AVAILABLE RECORDS:
---
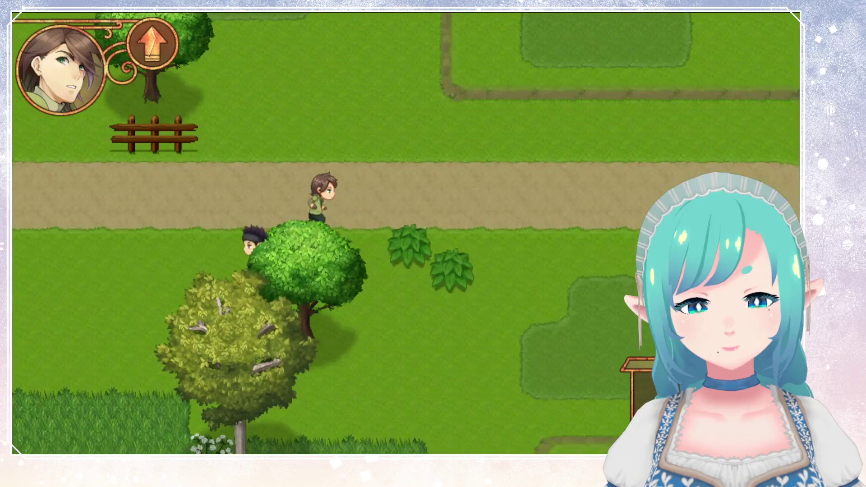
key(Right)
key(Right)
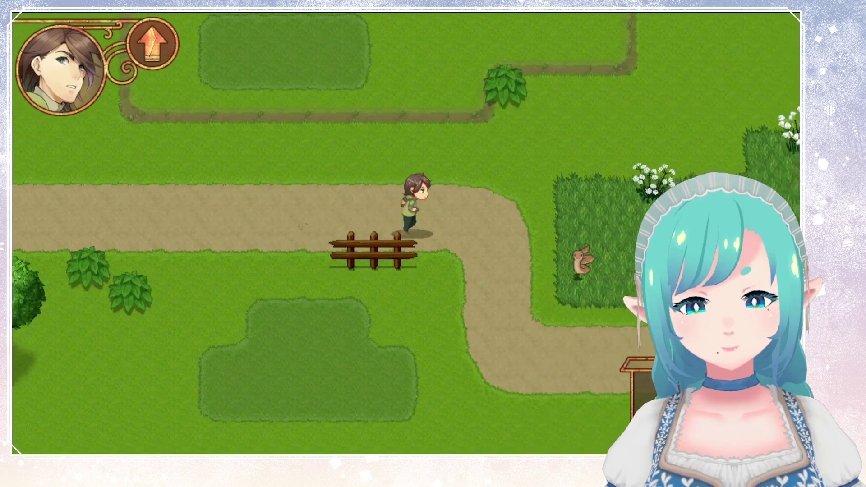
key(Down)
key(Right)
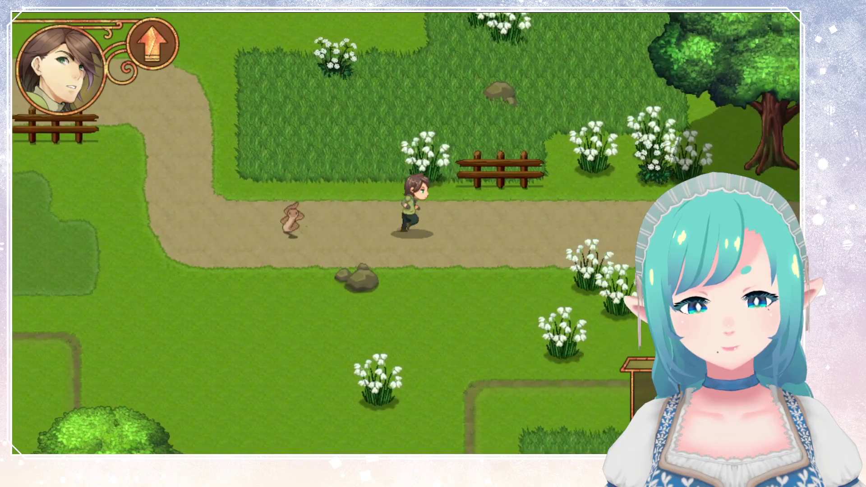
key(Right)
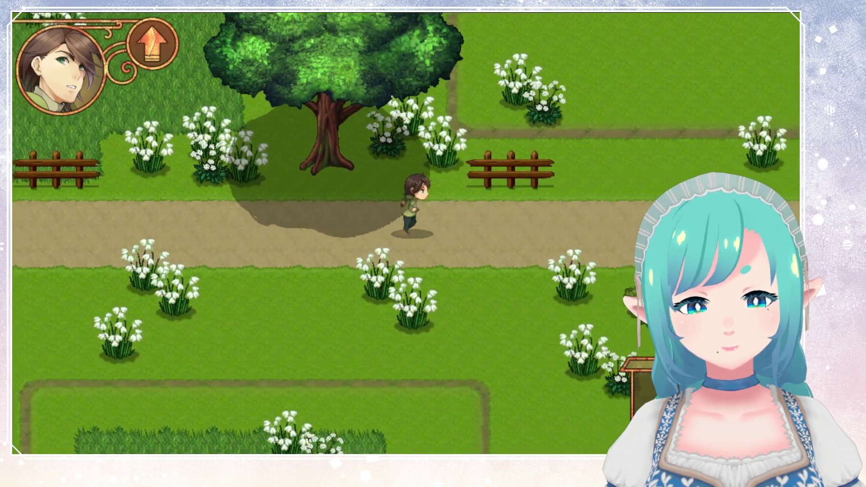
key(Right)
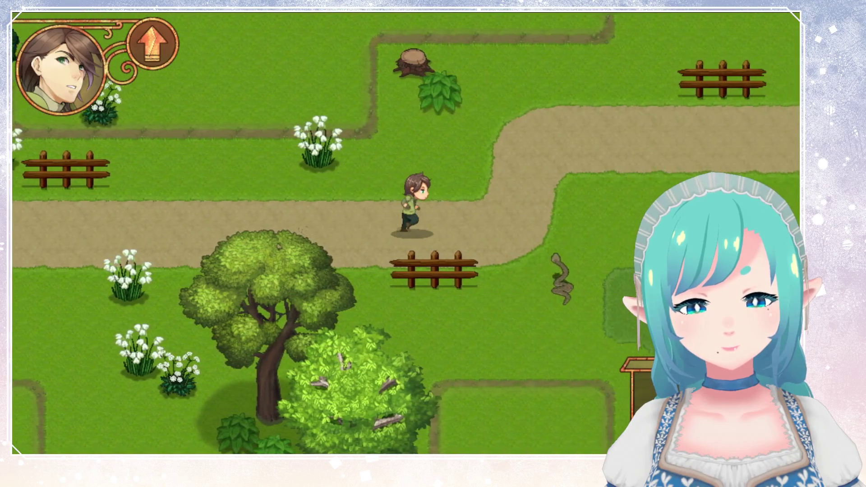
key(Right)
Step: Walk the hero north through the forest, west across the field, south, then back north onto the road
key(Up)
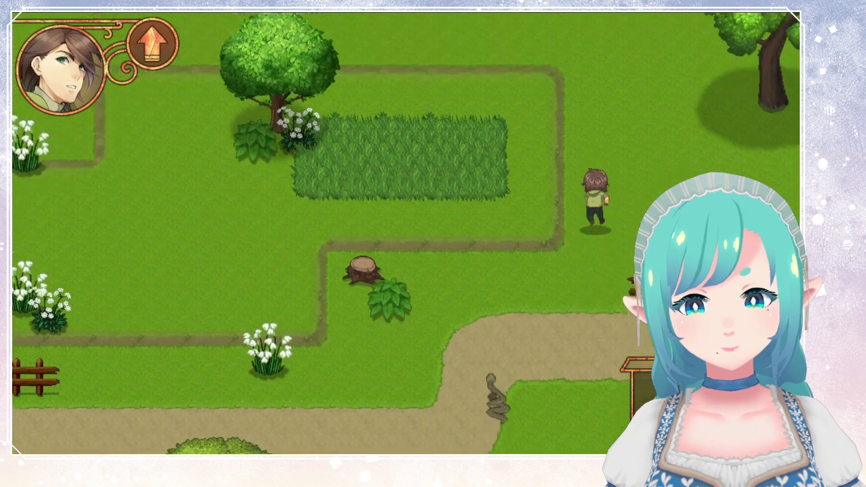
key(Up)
---
TASK STATEMENT: With the pictures omitted, give every line above again exactly.

WRITTEN ANSWER:
key(Right)
key(Right)
key(Down)
key(Right)
key(Right)
key(Right)
key(Right)
Step: Walk the hero north through the forest, west across the field, south, then back north onto the road
key(Up)
key(Up)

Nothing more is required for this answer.